Kenya is aiming to complete by January its full deployment of a stabilization force in violence-torn Haiti, President William Ruto said Thursday, as Haiti’s leader suggested making it a UN peacekeeping mission.
The three-month-old security force to combat spiraling insecurity in the Caribbean nation is currently a Kenyan-led multinational policing operation, and changing it into a UN-mandated force would require a Security Council vote.
“Kenya will deploy the additional contingent towards attaining the target of all the 2,500 police officers by January next year,” Ruto said in a speech to the UN General Assembly.
“Kenya and other Caribbean and African countries are ready to deploy, but are hindered by insufficient equipment, logistics and funding,” he said.
Ruto called on “member states to stand in solidarity with the people of Haiti by providing necessary support.”
Criminal gangs control more than 80 percent of the capital Port-au-Prince, as well as key roads around the country.
– Powerful gangs –
Edgard Leblanc Fils, the coordinator of Haiti’s transitional council, told the General Assembly Thursday he “would like to see a thought being given to transforming the security support mission into a peacekeeping mission under the mandate of the United Nations.”

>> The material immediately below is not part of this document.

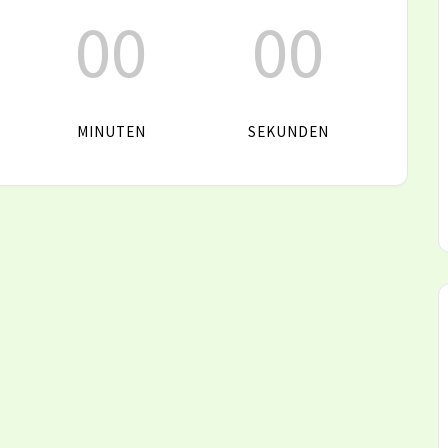
00
00
MINUTEN
SEKUNDEN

Leblanc Fils said that such a change would allow for the challenge of funding the mission to be resolved, while helping “to strengthen the commitment of member states to security in Haiti.”
“I am convinced that this change of status, whilst recognizing that the errors of the past cannot be repeated, would guarantee the full success of the mission in Haiti,” he said.
The United Nations Stabilization Mission in Haiti, which deployed from 2004 to 2017, was tarnished by accusations of sexual abuse by peacekeepers and the force’s accidental introduction of cholera, which killed some 10,000 people.
The United States has also backed consideration of putting the new force under the UN flag to ensure a predictable source of funding.
But the move faces daunting odds in the Security Council, where China and Russia hold veto power.
Haitian interim prime minister Garry Conille warned Wednesday that “we’re nowhere near winning this” as he stressed the battle against the gangs would not be won without outside help.
The United States announced on Wednesday $160 million of new aid for Haiti, bringing the amount of US aid to the troubled Caribbean country to $1.3 billion since 2021.
Leblanc Fils said his country still needed “much more in terms of personnel and also equipment to be able to solve the security problems and allow elections to take place.”
Washington on Wednesday also announced sanctions against two Haitians linked to the country’s powerful gangs.